QLoRA combines 4-bit base model quantization with LoRA adapters: fine-tune a 70B model on a single 48GB GPU. The technique made domain fine-tuning accessible to small teams and is now the standard for cost-conscious adaptation.
The base + adapter pattern
Base model frozen at 4-bit. LoRA adapters (low-rank trainable matrices) attached to attention layers. Training updates only adapters: 0.1-1% of total parameters. Memory savings: ~10x vs full fine-tuning.

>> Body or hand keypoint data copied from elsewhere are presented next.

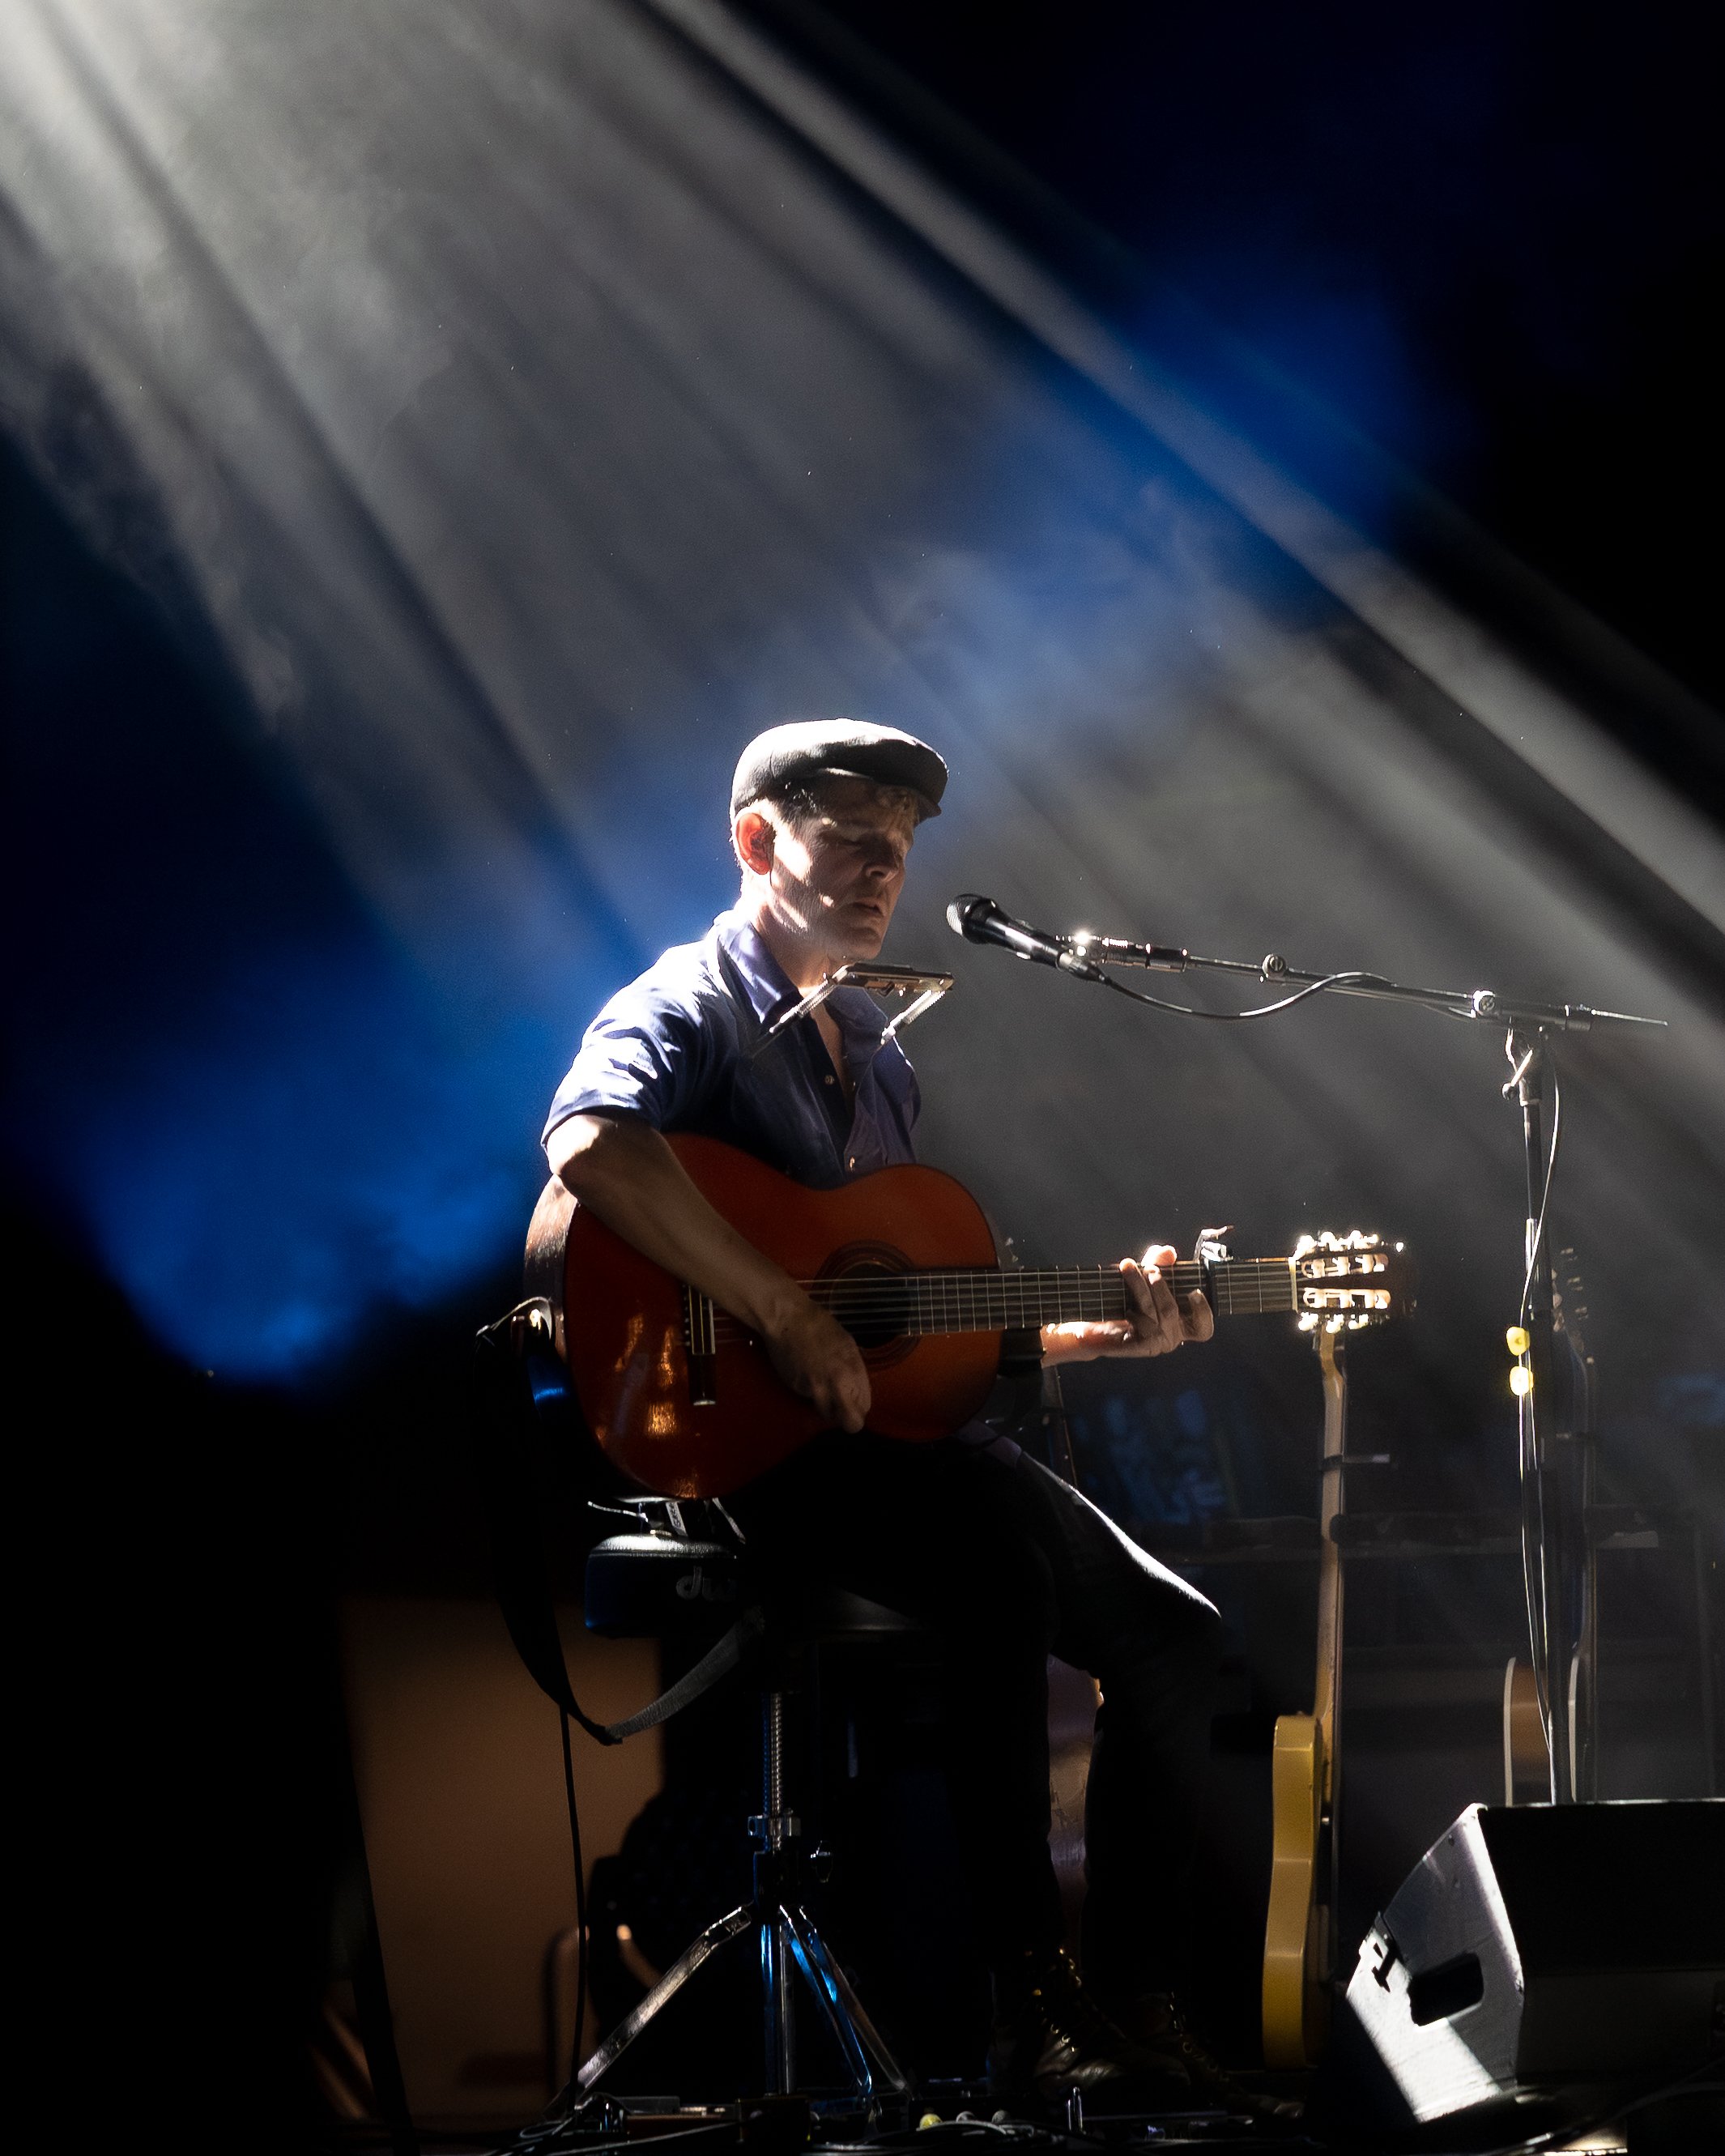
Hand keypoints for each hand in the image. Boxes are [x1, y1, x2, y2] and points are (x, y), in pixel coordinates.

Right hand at [765, 1296, 871, 1431]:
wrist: (786, 1319)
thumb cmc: (820, 1325)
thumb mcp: (847, 1344)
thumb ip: (854, 1370)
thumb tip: (855, 1391)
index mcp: (852, 1372)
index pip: (864, 1407)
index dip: (860, 1406)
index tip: (854, 1399)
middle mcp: (834, 1386)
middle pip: (850, 1423)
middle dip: (848, 1419)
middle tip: (843, 1407)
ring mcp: (813, 1390)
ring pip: (827, 1414)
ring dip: (828, 1407)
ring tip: (823, 1387)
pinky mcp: (796, 1389)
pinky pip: (809, 1399)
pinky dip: (810, 1392)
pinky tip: (806, 1373)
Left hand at [1042, 1244, 1214, 1363]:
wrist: (1094, 1322)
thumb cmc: (1125, 1298)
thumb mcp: (1143, 1275)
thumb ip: (1158, 1262)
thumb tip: (1168, 1251)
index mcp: (1181, 1324)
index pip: (1203, 1329)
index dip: (1203, 1312)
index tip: (1194, 1292)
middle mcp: (1172, 1337)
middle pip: (1172, 1310)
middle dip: (1161, 1286)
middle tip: (1150, 1269)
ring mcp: (1156, 1344)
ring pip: (1153, 1313)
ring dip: (1140, 1288)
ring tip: (1127, 1268)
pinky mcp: (1138, 1348)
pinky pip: (1140, 1326)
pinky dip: (1134, 1312)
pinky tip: (1126, 1305)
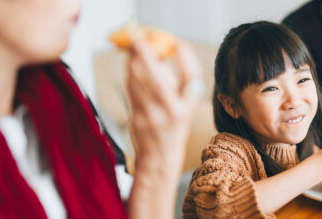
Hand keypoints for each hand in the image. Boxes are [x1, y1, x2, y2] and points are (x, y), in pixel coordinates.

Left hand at [126, 38, 202, 217]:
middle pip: (158, 73)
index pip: (191, 74)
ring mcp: (155, 116)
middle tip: (140, 39)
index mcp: (190, 105)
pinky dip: (130, 74)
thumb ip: (174, 80)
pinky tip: (131, 68)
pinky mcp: (139, 118)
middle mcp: (175, 110)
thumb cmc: (172, 127)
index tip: (175, 41)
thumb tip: (157, 51)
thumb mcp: (183, 104)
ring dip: (134, 61)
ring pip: (140, 80)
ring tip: (135, 51)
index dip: (183, 54)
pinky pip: (132, 89)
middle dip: (145, 52)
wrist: (160, 157)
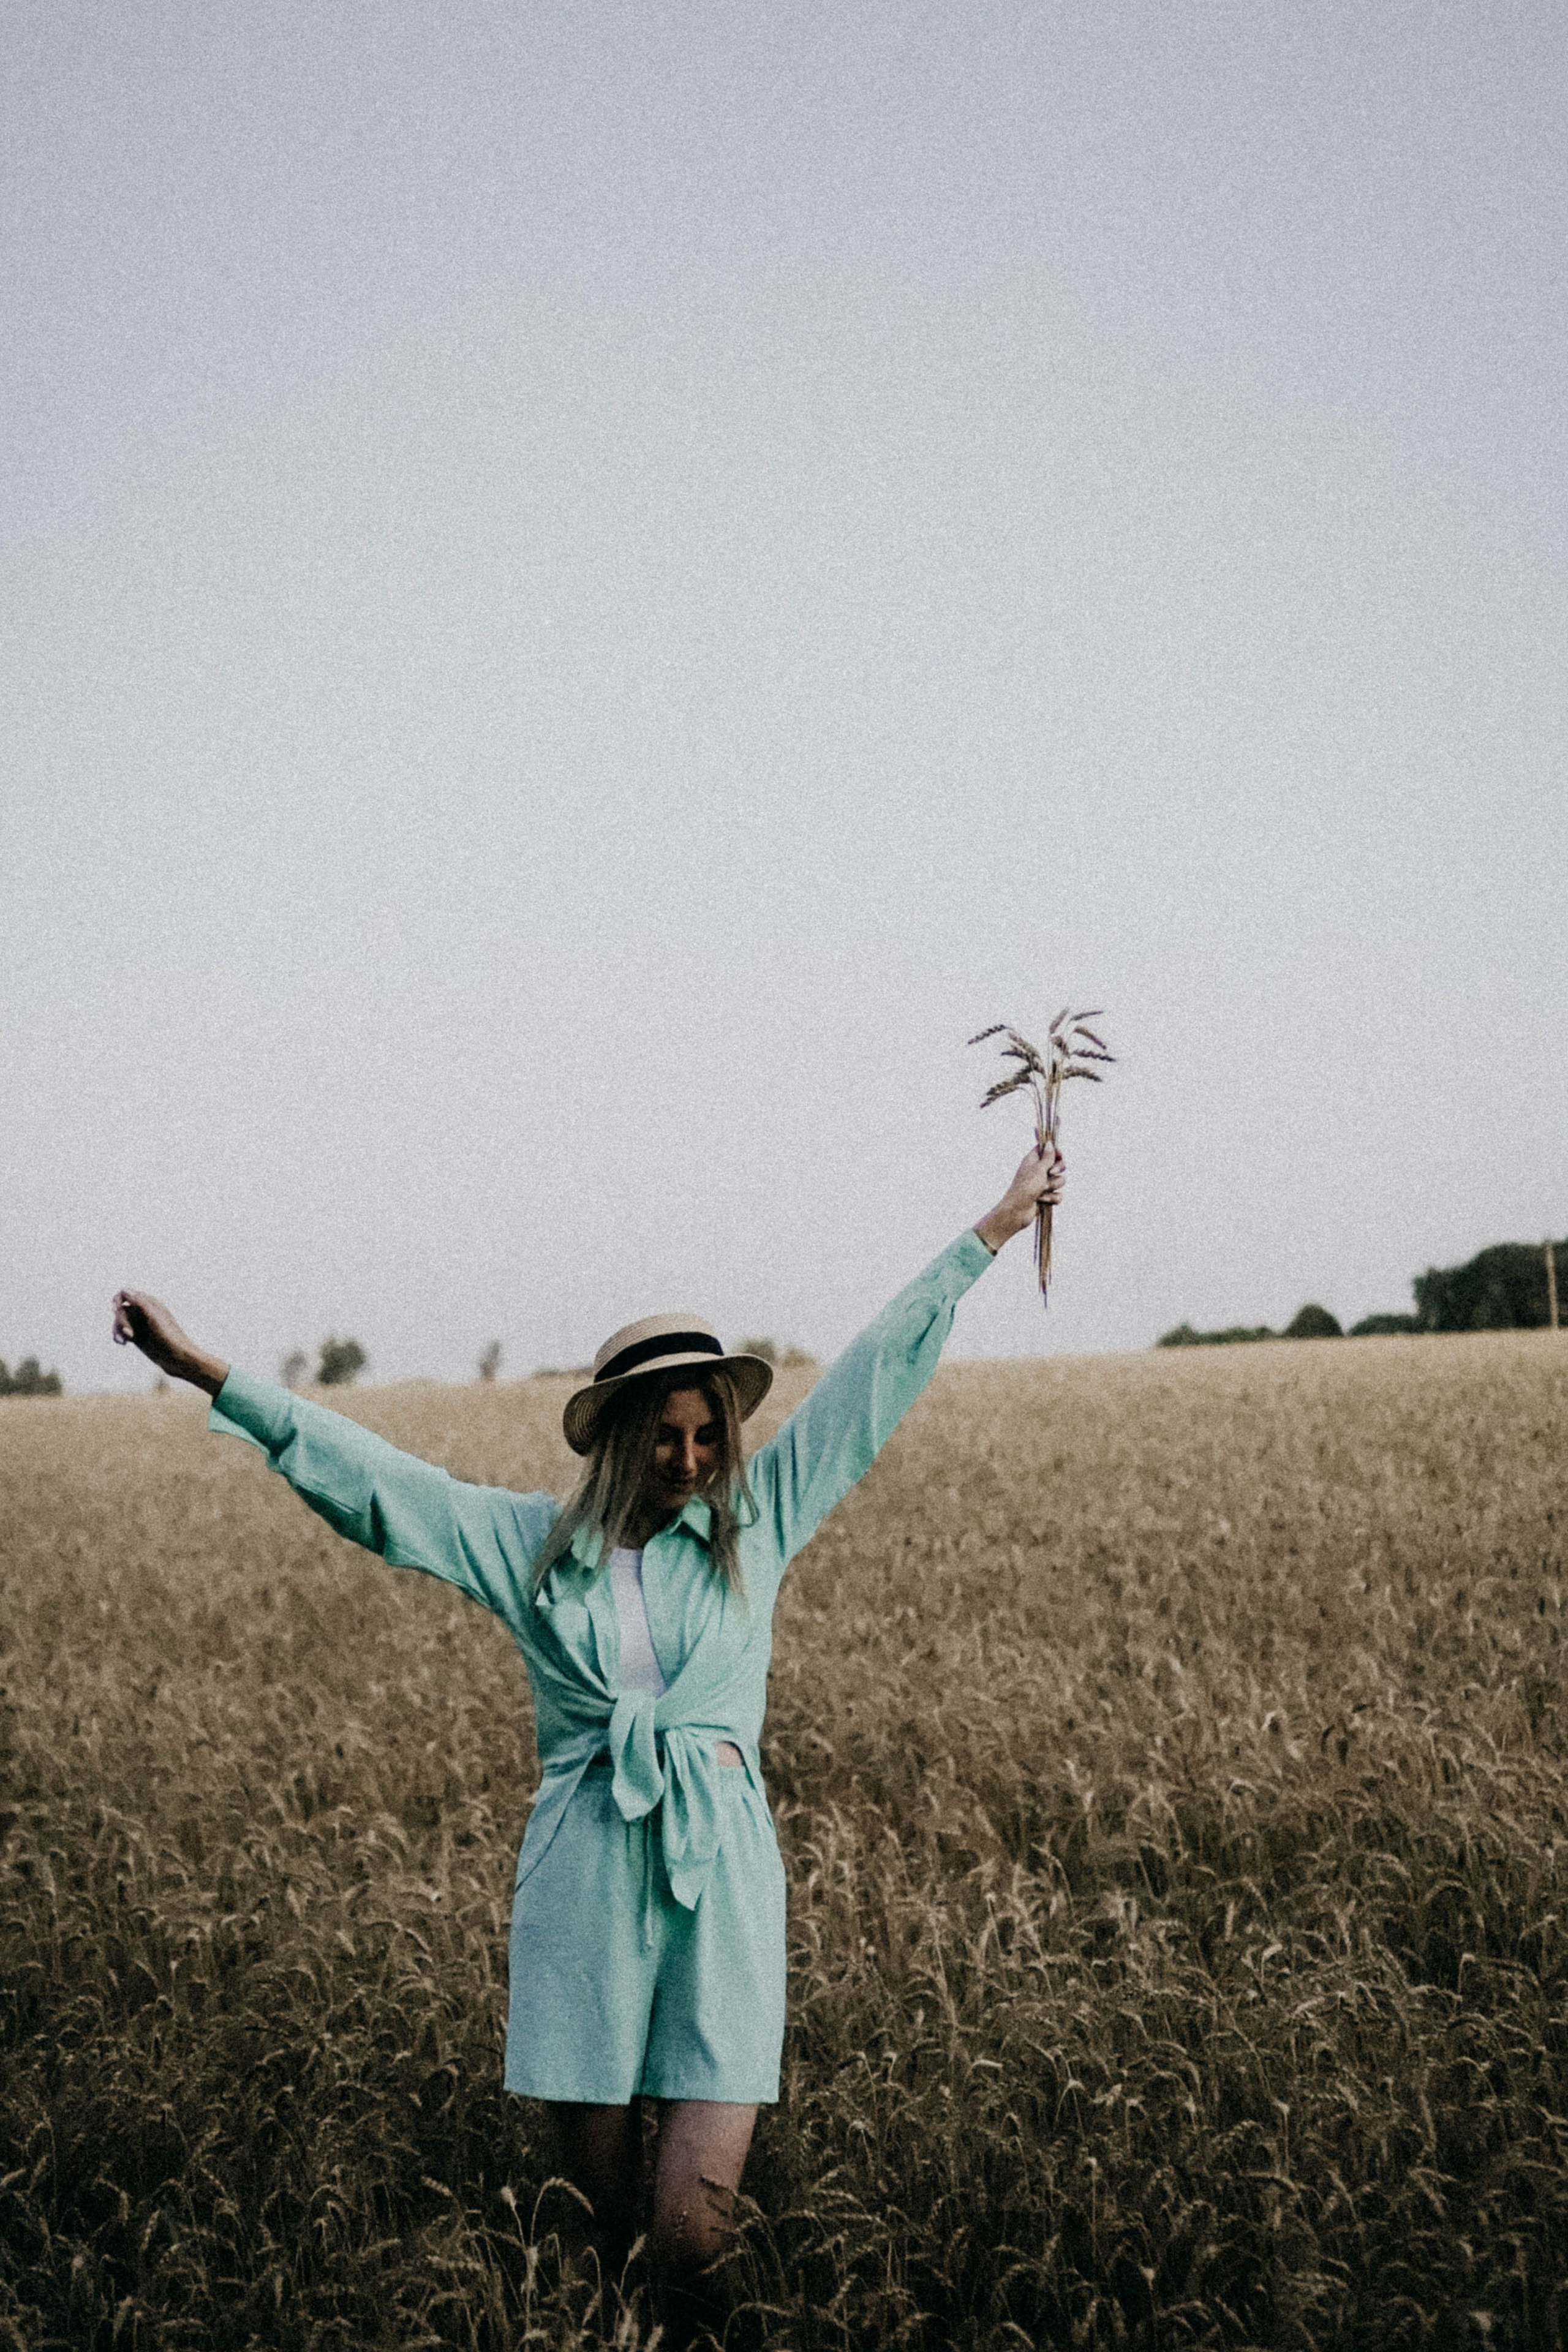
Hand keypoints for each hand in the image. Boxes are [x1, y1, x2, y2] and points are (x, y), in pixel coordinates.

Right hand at [112, 1289, 229, 1396]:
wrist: (178, 1358)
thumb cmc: (170, 1336)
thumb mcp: (154, 1317)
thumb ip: (140, 1303)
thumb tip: (125, 1290)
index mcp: (150, 1303)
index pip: (126, 1294)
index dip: (118, 1300)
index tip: (115, 1309)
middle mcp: (144, 1312)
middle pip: (121, 1309)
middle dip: (120, 1319)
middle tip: (129, 1332)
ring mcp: (140, 1325)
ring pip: (119, 1322)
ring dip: (117, 1329)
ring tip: (123, 1341)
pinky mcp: (137, 1337)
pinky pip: (121, 1332)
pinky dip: (118, 1336)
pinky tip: (123, 1343)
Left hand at [973, 1141, 1065, 1254]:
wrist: (1017, 1211)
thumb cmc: (1025, 1187)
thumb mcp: (1038, 1169)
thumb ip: (1047, 1157)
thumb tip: (1050, 1143)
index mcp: (1033, 1160)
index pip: (1048, 1149)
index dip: (1055, 1152)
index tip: (1059, 1156)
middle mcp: (1038, 1171)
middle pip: (1058, 1165)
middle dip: (1057, 1170)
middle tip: (1050, 1173)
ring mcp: (1042, 1184)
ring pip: (1059, 1181)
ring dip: (1052, 1186)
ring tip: (1041, 1190)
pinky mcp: (1045, 1197)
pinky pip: (1058, 1195)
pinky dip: (1051, 1198)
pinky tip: (1042, 1200)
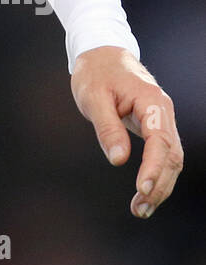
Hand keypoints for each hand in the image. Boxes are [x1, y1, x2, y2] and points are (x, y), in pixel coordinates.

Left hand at [70, 46, 182, 218]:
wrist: (101, 54)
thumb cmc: (96, 73)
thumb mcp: (93, 98)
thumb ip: (107, 127)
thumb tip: (119, 160)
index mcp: (152, 102)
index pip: (160, 141)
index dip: (154, 168)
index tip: (141, 190)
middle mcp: (163, 112)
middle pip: (172, 156)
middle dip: (159, 185)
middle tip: (140, 209)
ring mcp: (162, 120)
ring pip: (171, 159)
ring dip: (160, 186)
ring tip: (141, 209)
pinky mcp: (155, 126)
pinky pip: (163, 155)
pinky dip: (157, 175)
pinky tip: (145, 193)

NF4: the better 4-bit format
NormalFloat4 — quantization optimized for normally-distributed weights (which transformer weights mostly are). Better quality than uniform INT4 for the same memory. Default in bitsandbytes.
Double quantization
Quantizes the quantization constants themselves (the scales used per-block). ~0.4 GB savings on a 70B model. Free quality (no measurable drop).
Paged optimizers
Optimizer states (Adam keeps 2 state tensors per param) are paged between GPU and CPU memory like virtual memory. Smooths over training spikes; avoids OOM crashes during long training runs.
Where it falls short
Pretraining-from-scratch (use full precision). Aggressive fine-tuning that wants base-weight updates too (DoRA, full fine-tune). Tasks requiring INT4 inference but FP16 training (quantize separately after fine-tuning).